LMAO, Corky cites an article by Edward Herman, who was desperately trying to cover both their asses for being, at the very least, incredibly naive about the Khmer Rouge when they were jointly writing about and defending Pol Pot and then follows it with Noam himself trying to focus on the forest he perceived through the lens of history after talking about how beautiful the homicidal trees were.
"I mean the great act of genocide in the modern period is Pol Pot, 1975 through 1978 - that atrocity - I think it would be hard to find any example of a comparable outrage and outpouring of fury and so on and so forth." -- Noam Chomsky, in the documentary "Manufacturing Consent," 1993.(1)
How did a man who describes the Khmer Rouge regime as "the great act of genocide of the modern period" come to be vilified as a vocal supporter of Pol Pot?
The underdogs, however, are not always the good guys, a fact clearly illustrated by the Khmer Rouge.
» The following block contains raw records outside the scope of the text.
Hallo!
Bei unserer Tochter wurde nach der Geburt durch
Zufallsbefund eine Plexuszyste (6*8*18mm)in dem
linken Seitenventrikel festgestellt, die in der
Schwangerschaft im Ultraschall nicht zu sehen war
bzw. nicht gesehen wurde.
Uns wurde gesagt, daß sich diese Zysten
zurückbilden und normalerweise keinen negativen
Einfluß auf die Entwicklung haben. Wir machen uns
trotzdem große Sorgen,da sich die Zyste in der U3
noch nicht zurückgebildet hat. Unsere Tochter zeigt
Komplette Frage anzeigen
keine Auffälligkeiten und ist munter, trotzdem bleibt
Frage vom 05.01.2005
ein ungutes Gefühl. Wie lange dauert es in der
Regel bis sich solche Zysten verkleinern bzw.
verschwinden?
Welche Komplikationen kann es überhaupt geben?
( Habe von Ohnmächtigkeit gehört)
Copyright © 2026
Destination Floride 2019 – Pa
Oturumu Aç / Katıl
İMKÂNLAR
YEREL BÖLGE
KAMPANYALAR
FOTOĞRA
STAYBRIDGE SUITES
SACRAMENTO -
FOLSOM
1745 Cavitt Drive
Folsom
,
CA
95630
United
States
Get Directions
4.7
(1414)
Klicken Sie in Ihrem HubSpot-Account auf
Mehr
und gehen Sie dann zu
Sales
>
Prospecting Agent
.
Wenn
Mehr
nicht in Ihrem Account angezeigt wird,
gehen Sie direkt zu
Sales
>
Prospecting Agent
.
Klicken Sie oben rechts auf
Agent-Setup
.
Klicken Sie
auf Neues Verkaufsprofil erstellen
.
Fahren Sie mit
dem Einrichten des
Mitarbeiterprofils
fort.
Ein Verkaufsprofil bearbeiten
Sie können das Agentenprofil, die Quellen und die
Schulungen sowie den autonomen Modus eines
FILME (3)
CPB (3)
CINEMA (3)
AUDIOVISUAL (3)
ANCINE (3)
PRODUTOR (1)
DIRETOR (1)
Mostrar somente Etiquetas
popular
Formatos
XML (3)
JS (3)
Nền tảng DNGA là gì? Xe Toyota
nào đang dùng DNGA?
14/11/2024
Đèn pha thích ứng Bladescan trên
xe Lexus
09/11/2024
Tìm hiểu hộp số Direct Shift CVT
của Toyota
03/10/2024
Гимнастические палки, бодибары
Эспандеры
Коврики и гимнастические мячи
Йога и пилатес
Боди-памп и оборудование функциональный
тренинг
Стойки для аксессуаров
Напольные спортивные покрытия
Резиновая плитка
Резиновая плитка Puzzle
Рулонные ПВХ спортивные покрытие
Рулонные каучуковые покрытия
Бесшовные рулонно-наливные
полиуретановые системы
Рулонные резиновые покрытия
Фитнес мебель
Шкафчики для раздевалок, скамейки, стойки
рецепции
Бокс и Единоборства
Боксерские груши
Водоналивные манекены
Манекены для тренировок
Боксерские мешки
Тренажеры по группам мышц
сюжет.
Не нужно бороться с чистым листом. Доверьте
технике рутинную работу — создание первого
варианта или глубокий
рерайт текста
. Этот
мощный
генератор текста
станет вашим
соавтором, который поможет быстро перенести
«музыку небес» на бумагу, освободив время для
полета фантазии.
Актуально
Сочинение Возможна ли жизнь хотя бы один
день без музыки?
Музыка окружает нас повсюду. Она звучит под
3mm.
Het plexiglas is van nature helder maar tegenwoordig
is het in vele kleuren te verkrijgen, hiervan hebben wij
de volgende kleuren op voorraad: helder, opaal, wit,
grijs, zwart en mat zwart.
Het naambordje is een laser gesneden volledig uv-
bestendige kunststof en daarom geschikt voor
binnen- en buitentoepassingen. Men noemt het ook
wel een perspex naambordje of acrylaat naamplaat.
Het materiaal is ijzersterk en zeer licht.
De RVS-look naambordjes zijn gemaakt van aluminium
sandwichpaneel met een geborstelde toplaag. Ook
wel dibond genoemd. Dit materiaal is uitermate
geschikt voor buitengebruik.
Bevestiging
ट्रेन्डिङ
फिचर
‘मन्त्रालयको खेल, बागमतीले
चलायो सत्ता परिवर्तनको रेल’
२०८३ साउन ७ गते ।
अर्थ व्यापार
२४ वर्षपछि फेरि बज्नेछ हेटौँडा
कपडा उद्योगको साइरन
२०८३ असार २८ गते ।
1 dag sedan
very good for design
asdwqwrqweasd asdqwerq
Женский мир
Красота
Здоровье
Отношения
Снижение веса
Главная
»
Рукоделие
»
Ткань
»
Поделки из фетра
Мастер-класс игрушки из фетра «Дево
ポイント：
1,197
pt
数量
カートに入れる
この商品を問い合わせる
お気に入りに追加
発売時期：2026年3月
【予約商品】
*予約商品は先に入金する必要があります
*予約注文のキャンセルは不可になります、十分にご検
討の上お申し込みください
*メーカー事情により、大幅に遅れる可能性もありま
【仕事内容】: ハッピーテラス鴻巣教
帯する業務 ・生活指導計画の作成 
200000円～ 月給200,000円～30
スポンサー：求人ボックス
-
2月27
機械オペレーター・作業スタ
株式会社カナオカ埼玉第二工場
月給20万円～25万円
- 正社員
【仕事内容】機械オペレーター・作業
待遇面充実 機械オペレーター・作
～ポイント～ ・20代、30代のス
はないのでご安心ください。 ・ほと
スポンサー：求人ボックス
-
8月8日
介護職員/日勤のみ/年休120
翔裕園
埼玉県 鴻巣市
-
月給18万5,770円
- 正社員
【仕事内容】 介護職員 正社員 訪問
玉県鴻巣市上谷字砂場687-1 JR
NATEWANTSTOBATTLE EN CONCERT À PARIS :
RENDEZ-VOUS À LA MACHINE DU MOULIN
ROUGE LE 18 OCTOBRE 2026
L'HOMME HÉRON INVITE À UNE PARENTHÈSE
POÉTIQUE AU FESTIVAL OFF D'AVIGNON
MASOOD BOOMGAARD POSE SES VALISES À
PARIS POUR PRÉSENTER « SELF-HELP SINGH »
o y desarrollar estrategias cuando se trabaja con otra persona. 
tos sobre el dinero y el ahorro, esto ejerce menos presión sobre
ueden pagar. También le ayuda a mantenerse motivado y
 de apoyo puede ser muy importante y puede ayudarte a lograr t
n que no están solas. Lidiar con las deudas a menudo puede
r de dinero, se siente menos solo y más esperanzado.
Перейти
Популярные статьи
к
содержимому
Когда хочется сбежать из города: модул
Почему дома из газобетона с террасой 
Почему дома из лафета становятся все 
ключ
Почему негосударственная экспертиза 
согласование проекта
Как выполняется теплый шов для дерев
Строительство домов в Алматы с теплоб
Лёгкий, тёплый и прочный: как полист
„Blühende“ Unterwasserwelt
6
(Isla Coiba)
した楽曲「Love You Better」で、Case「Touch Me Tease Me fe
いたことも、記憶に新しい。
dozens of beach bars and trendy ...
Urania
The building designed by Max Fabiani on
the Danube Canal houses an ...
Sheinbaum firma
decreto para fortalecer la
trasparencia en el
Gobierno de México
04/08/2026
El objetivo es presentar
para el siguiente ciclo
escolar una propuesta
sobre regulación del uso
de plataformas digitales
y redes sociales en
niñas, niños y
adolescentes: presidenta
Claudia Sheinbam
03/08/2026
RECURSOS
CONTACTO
The question of whether or not Noam Chomsky supported the Khmer Rouge is not as clear as either his critics or his defenders would like to pretend. His critics frequently extract a handful of quotes from "Distortions at Fourth Hand" or After the Cataclysm and suggest that Chomsky was an enthusiastic advocate for the Cambodian communists. His defenders, meanwhile, limit their collections of quotes to Chomsky's disclaimers and qualifiers, conveniently ignoring the underlying theme of his articles: that Khmer Rouge Cambodia was not nearly as bad as the regime's detractors claimed.
There is something vaguely unsettling in Chomsky's words, even as he acknowledges the horrible toll of the Cambodian communists: There was an atrocity, people were outraged, so on and so forth, blah blah blah. The reaction is Chomsky's primary concern; genocide itself is a lesser point.
A peculiar irony is at the heart of this controversy: Noam Chomsky, the man who has spent years analyzing propaganda, is himself a propagandist. Whatever one thinks of Chomsky in general, whatever one thinks of his theories of media manipulation and the mechanisms of state power, Chomsky's work with regard to Cambodia has been marred by omissions, dubious statistics, and, in some cases, outright misrepresentations. On top of this, Chomsky continues to deny that he was wrong about Cambodia. He responds to criticisms by misrepresenting his own positions, misrepresenting his critics' positions, and describing his detractors as morally lower than "neo-Nazis and neo-Stalinists."(2) Consequently, his refusal to reconsider his words has led to continued misinterpretations of what really happened in Cambodia.